Notons ensuite qu’il n’existe pas de consensus non plus parmi les experts sur la dangerosité du cannabis. Le rapport Roques12 et l’analyse d’un collectif britannique présidé par David Nutt13 classent le cannabis loin derrière l’alcool et les drogues « dures ». En opposition, les rapports de l’Académie nationale de médecine dominée par une poignée d’adversaires farouches du cannabis, malgré Roger Henrion qui reconnaît avoir « baissé les bras »14. Cela étant, la majorité des spécialistes penchent plutôt pour Roques que pour l’Académie, même si tous ont conscience que la dangerosité évolue avec les modes de consommation.
Autre difficulté –Vaillant et Gatignon en conviennent–, la décision de légaliser le cannabis ne peut être seulement française mais, au minimum, européenne. C’est dire que le chemin sera long15.
Les arguments économiques ont été au coeur du référendum californien sur la légalisation du cannabis récréatif à l’automne 2011 (perdu 47% contre 53% par les antiprohibitionnistes) : des taxes importantes pour l’Etat, des économies liées à la fin des dépenses du système policier et juridique.
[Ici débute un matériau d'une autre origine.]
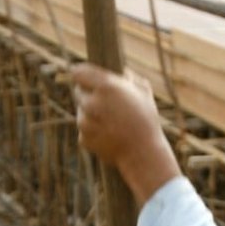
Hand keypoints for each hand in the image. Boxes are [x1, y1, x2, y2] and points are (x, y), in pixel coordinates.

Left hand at [70, 64, 179, 202]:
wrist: (142, 153)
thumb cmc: (146, 120)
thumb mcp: (143, 91)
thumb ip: (129, 77)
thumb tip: (121, 73)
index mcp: (105, 86)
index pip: (78, 72)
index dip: (82, 74)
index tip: (84, 76)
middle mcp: (91, 103)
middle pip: (78, 92)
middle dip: (89, 94)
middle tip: (105, 102)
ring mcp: (84, 122)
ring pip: (81, 112)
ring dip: (91, 114)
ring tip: (111, 122)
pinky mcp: (83, 138)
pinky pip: (84, 130)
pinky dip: (93, 132)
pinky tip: (109, 135)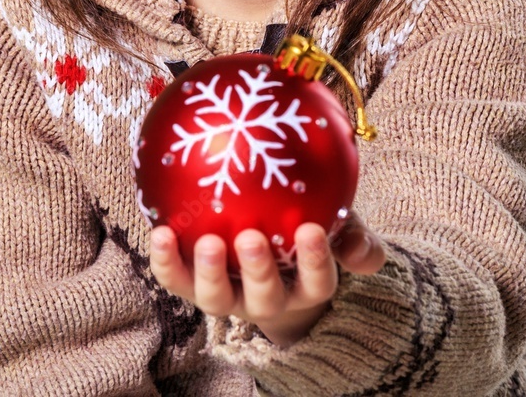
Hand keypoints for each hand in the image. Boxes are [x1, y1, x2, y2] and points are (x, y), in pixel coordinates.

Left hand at [148, 214, 385, 346]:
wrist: (266, 241)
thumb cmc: (303, 227)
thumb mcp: (335, 226)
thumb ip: (352, 235)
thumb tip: (365, 252)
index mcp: (305, 285)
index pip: (318, 282)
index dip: (315, 262)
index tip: (312, 230)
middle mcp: (266, 298)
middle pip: (264, 297)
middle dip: (258, 271)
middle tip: (251, 239)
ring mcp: (228, 295)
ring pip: (217, 298)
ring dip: (211, 272)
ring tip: (207, 242)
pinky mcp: (192, 285)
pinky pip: (176, 279)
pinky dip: (165, 261)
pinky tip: (160, 231)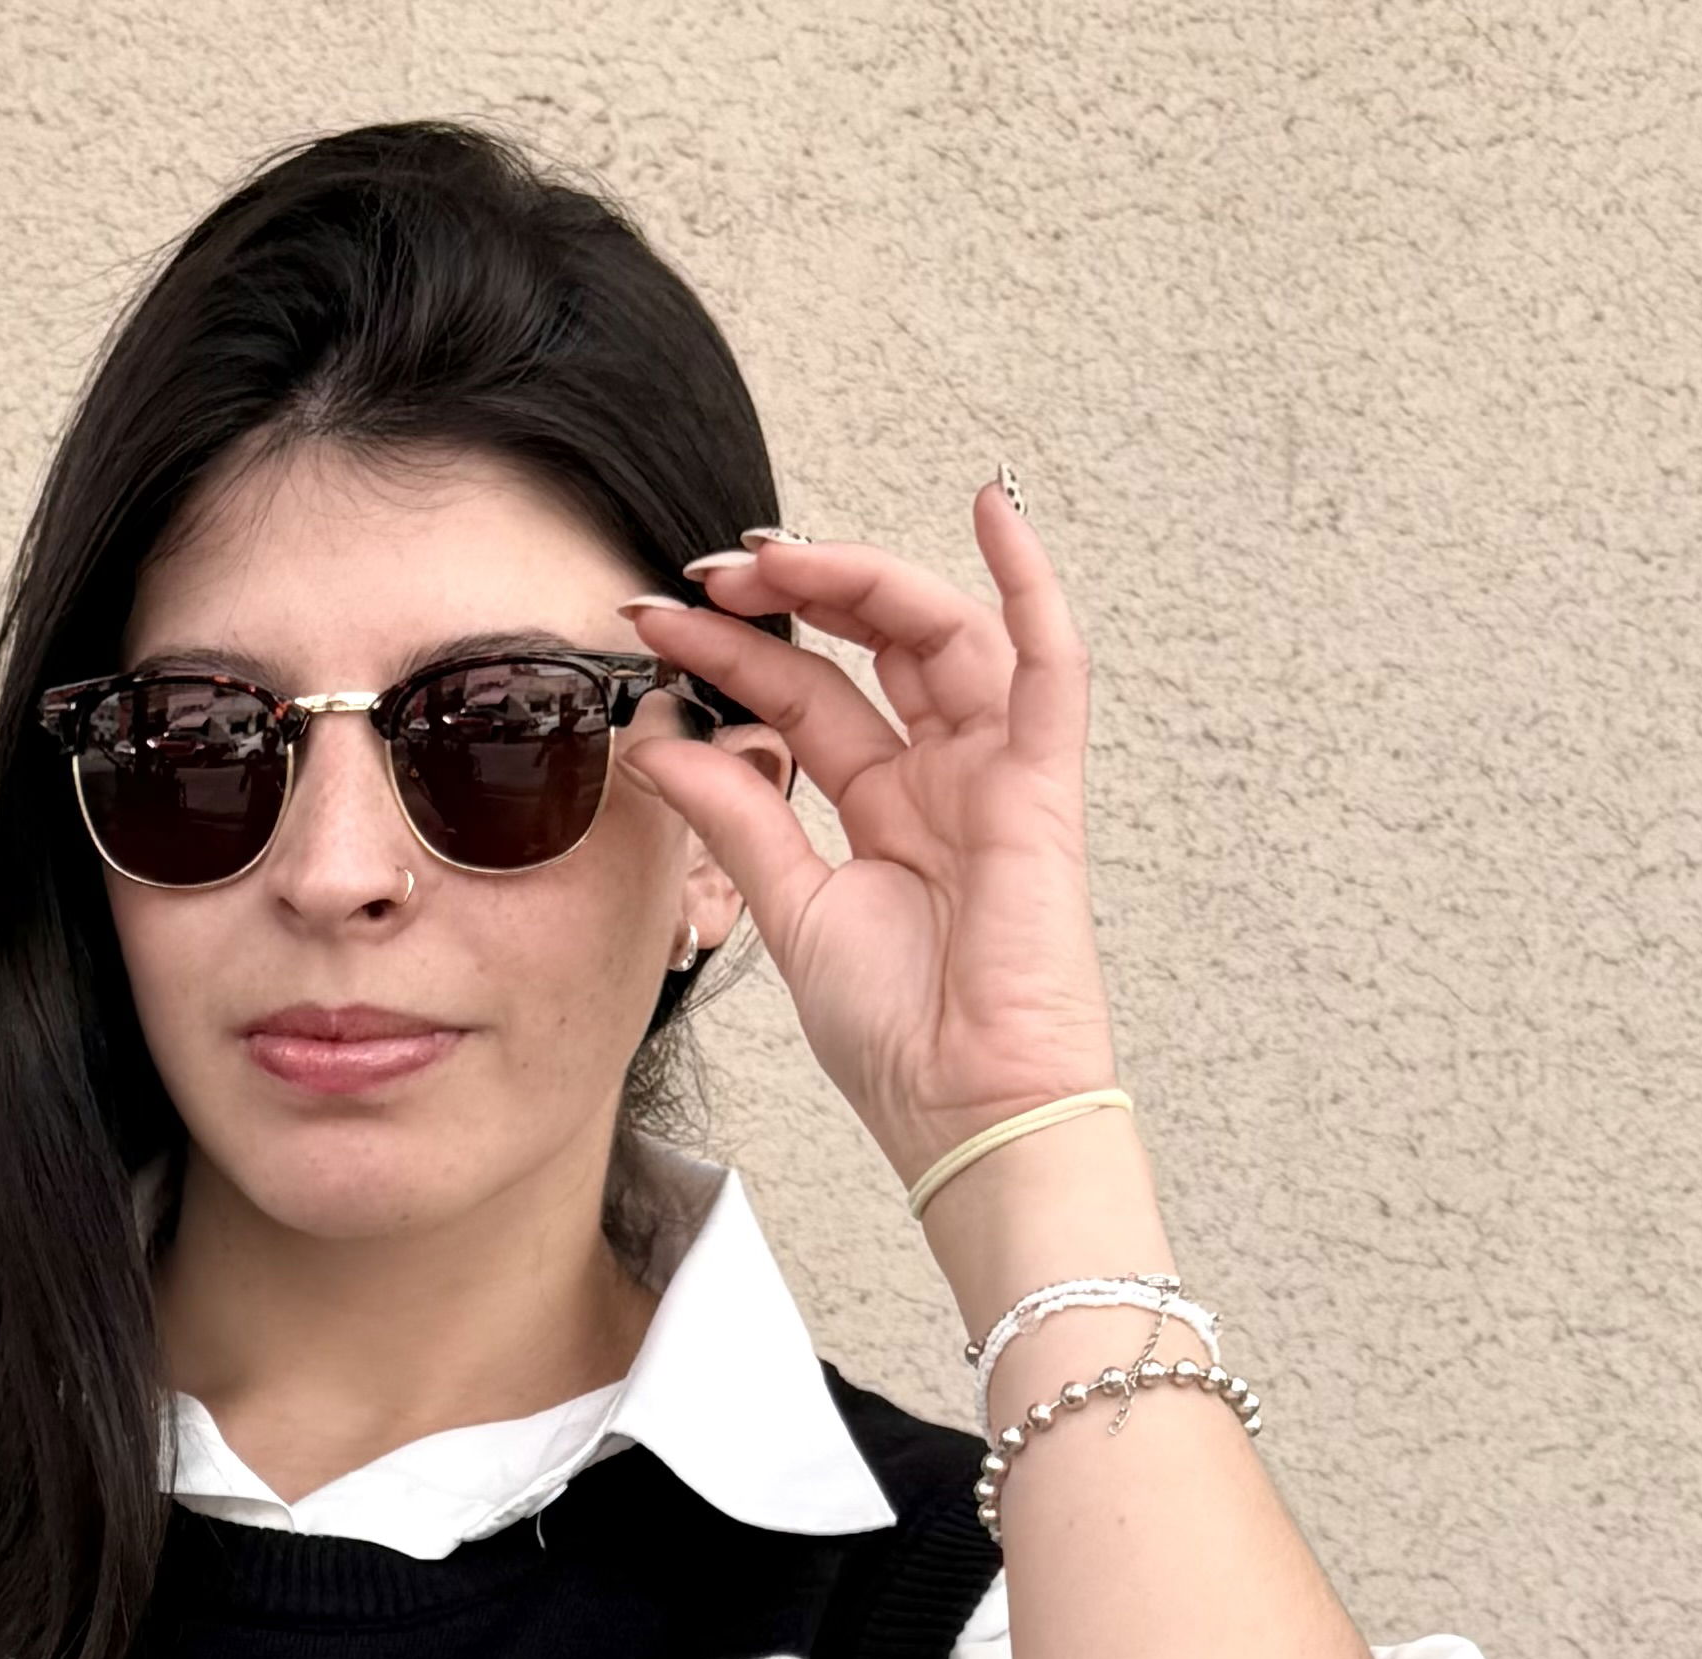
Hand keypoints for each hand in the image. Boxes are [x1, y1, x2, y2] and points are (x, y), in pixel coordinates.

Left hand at [616, 485, 1121, 1189]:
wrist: (964, 1111)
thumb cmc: (895, 1036)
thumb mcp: (788, 909)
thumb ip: (734, 817)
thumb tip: (655, 740)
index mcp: (879, 808)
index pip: (801, 696)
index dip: (729, 651)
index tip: (649, 618)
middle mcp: (939, 776)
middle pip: (866, 647)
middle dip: (789, 596)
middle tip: (705, 572)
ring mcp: (993, 774)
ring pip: (937, 634)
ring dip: (860, 579)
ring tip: (775, 555)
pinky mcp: (1042, 788)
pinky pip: (1052, 665)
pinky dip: (1031, 583)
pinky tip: (992, 505)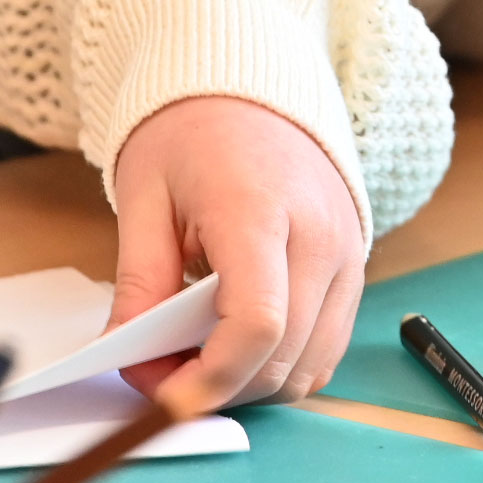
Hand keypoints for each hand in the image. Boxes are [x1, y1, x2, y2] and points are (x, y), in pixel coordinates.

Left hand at [108, 96, 365, 406]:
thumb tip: (126, 356)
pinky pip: (326, 348)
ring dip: (251, 383)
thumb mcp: (145, 197)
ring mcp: (348, 254)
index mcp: (260, 210)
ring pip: (309, 367)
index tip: (160, 393)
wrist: (253, 88)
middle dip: (217, 387)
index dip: (209, 377)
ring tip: (199, 355)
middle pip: (282, 357)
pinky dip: (282, 365)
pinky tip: (238, 342)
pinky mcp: (356, 266)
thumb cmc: (195, 132)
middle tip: (159, 374)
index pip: (256, 323)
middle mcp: (320, 236)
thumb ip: (139, 282)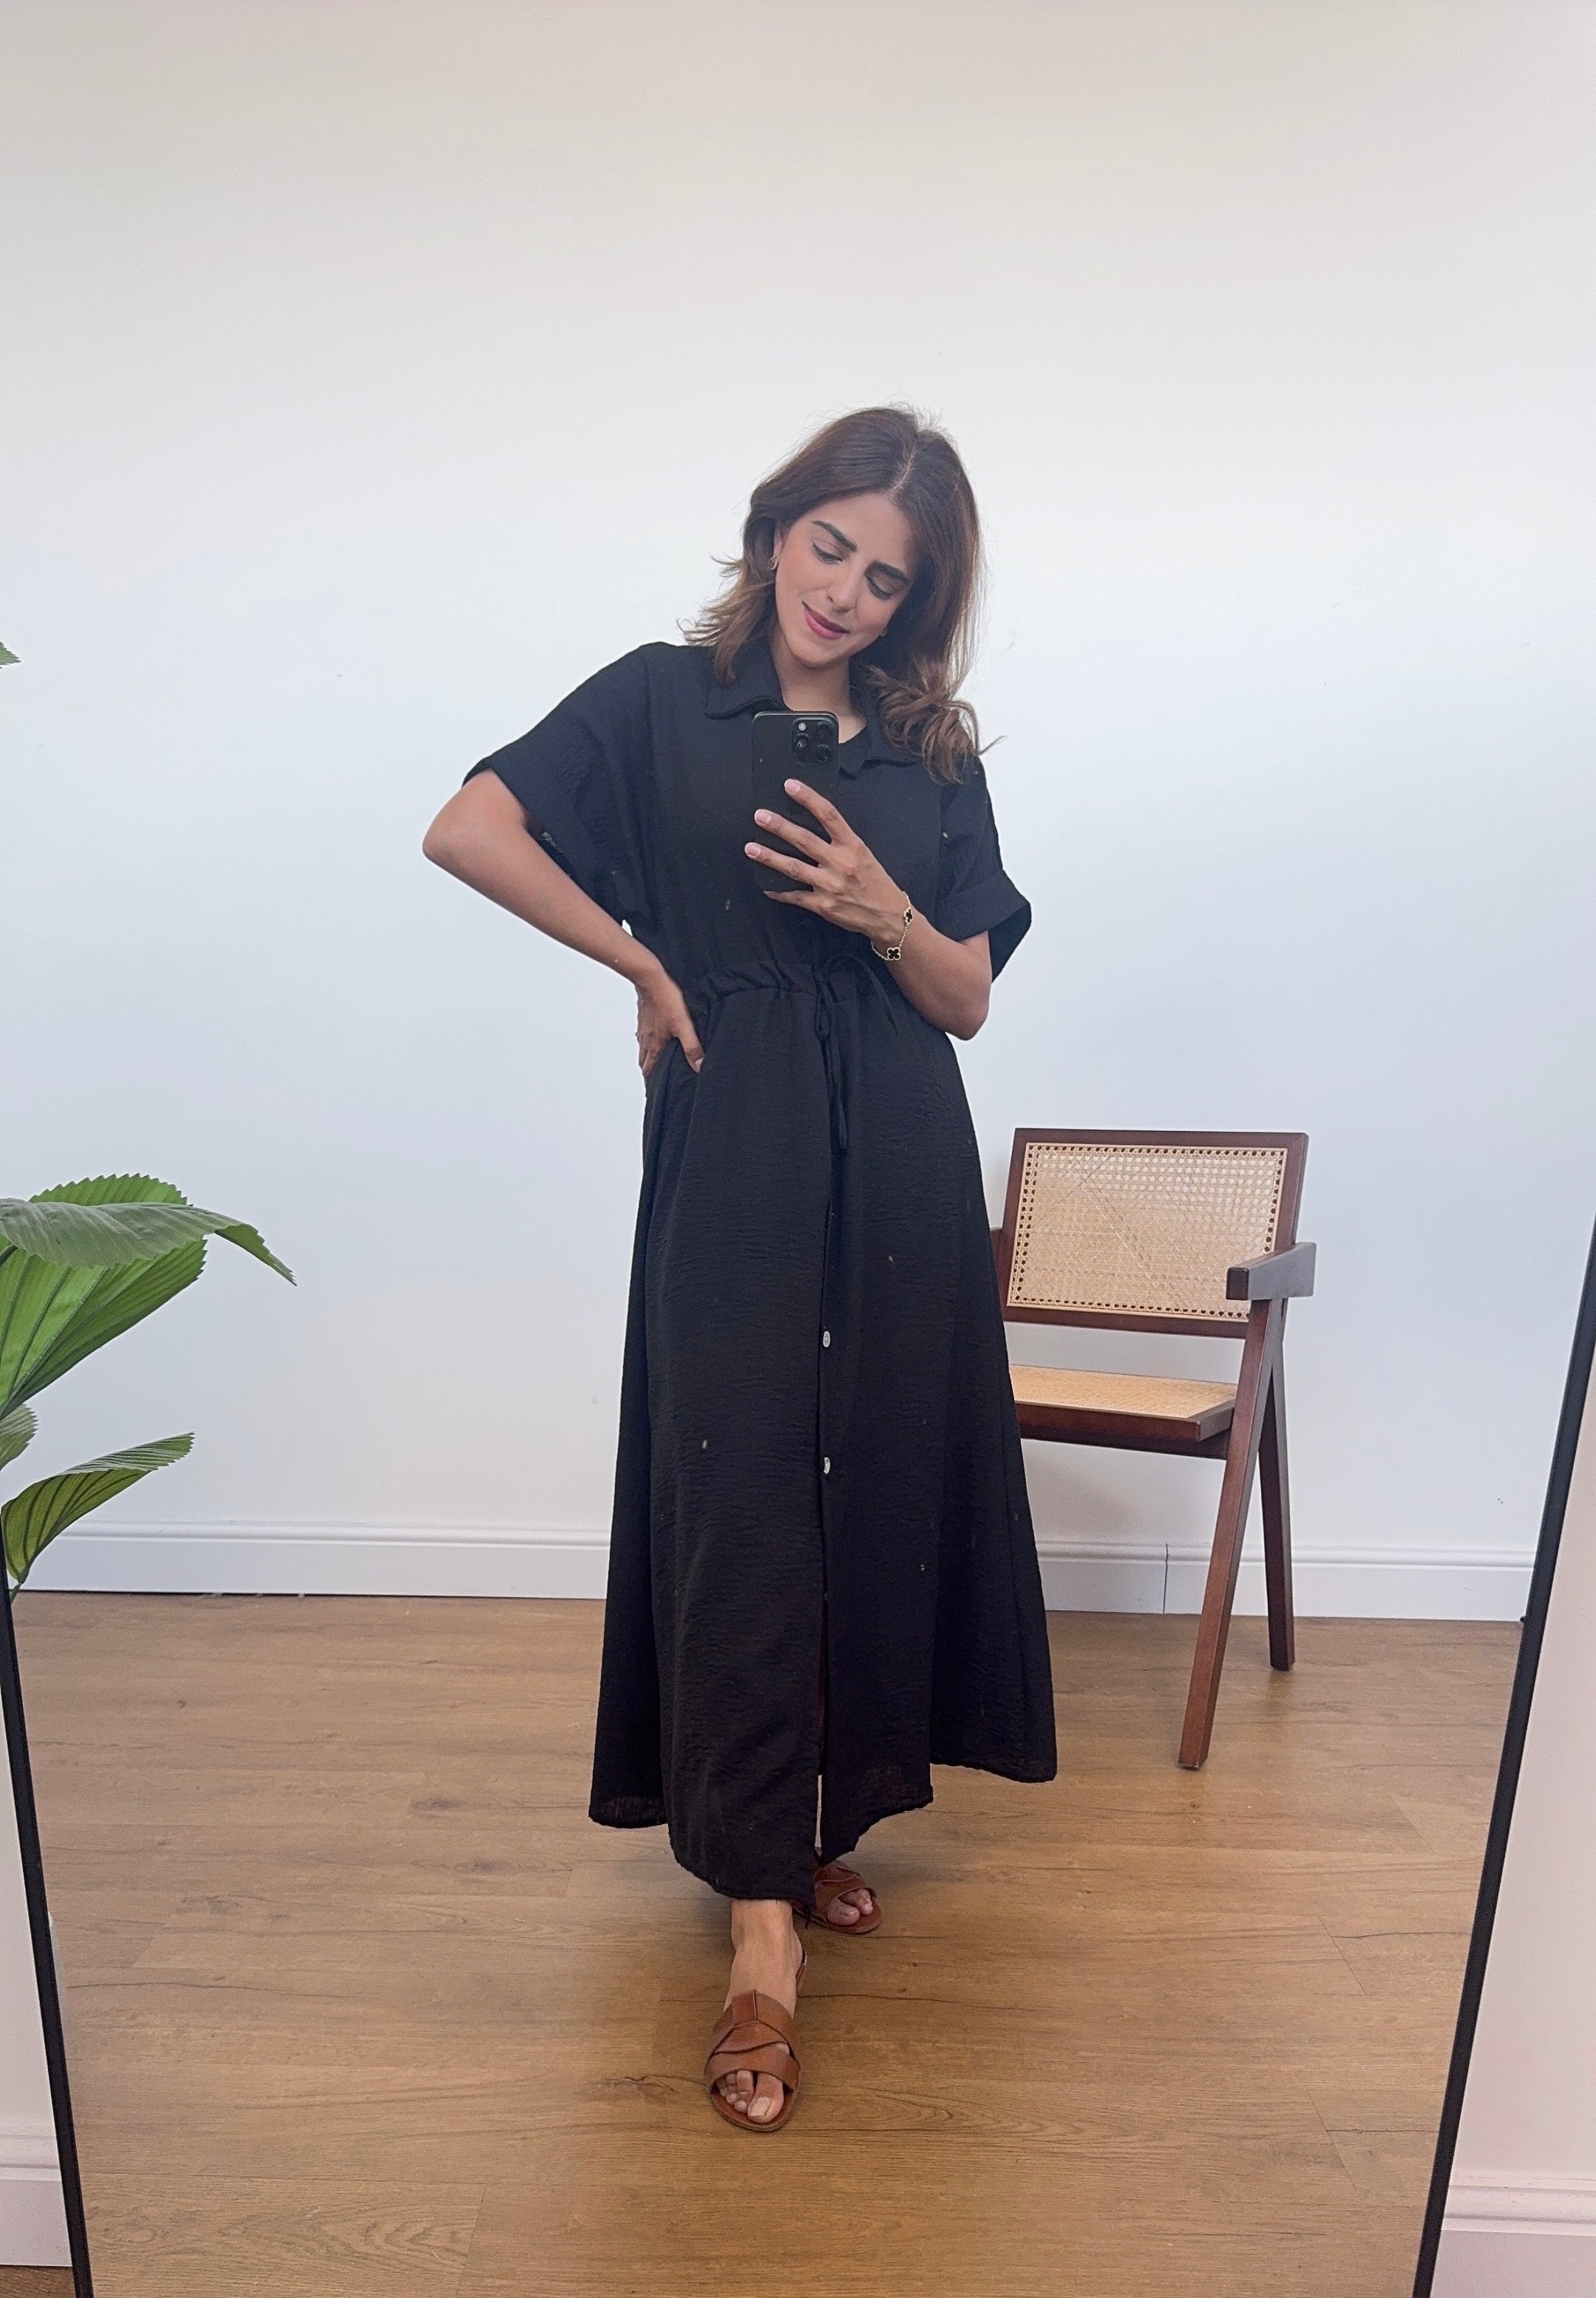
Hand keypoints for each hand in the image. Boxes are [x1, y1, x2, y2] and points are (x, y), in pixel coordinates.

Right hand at [634, 963, 703, 1077]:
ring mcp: (643, 1027)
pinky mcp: (643, 1016)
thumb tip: (700, 1066)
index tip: (654, 1090)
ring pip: (643, 1048)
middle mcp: (646, 1039)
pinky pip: (643, 1033)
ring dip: (648, 1056)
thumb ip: (692, 1047)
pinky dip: (647, 1040)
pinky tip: (654, 1035)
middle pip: (644, 1061)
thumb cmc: (666, 999)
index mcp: (655, 1045)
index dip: (652, 1082)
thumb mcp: (683, 1025)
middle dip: (649, 1071)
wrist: (650, 978)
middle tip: (655, 1078)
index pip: (650, 1070)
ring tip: (655, 1060)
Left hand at [746, 781, 908, 944]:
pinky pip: (795, 896)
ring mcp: (829, 885)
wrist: (888, 916)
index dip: (809, 798)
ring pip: (793, 868)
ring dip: (769, 857)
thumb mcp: (863, 854)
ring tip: (751, 848)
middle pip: (804, 840)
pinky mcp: (823, 905)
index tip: (790, 785)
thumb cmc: (875, 882)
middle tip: (760, 816)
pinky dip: (778, 891)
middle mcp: (840, 863)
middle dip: (779, 827)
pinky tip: (765, 886)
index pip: (828, 815)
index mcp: (852, 846)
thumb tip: (812, 824)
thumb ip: (840, 841)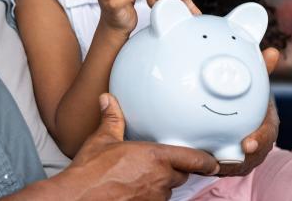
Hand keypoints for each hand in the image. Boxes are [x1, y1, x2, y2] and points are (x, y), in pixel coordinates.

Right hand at [63, 94, 219, 199]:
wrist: (78, 198)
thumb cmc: (89, 171)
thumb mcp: (101, 140)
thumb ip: (111, 119)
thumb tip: (108, 100)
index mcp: (155, 157)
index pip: (193, 159)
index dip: (206, 162)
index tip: (213, 162)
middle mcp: (160, 179)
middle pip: (181, 175)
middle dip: (175, 170)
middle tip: (164, 164)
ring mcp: (154, 198)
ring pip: (168, 190)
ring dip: (162, 184)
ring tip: (144, 177)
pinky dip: (150, 196)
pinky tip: (135, 190)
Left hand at [217, 47, 280, 176]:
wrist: (243, 112)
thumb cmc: (250, 98)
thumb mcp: (255, 83)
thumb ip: (261, 69)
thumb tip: (273, 52)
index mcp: (268, 123)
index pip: (267, 133)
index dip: (260, 140)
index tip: (248, 145)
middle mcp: (260, 141)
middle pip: (253, 156)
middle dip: (240, 160)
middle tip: (223, 160)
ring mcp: (248, 155)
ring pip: (239, 165)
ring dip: (226, 167)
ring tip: (210, 164)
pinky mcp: (234, 162)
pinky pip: (225, 168)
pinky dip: (215, 167)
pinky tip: (201, 164)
Ces deux arguments, mis en avant par Vaillant et Gatignon, ne sont pas négligeables, mais il n’est pas certain que ces derniers emportent jamais l’adhésion d’une majorité de citoyens16.
Pourtant, deux hommes politiques français ont travaillé sur ce dossier, se sont confrontés aux arguments et contre-arguments et sont aujourd’hui capables de tenir tête aux partisans du statu quo. C’est probablement le début d’une révolution des esprits qui n’est pas prête de s’éteindre car chaque jour qui passe voit les effets pervers de la prohibition s’aggraver. De ce point de vue, il est assez triste de constater que la droite, qui n’a pas à rougir de certaines avancées (Michèle Barzach et la mise en vente des seringues, Simone Veil et les traitements de substitution, Jean-François Mattei et l’inscription de la RdR dans la loi), ne trouve rien à dire sur cette question, sinon condamner en bloc.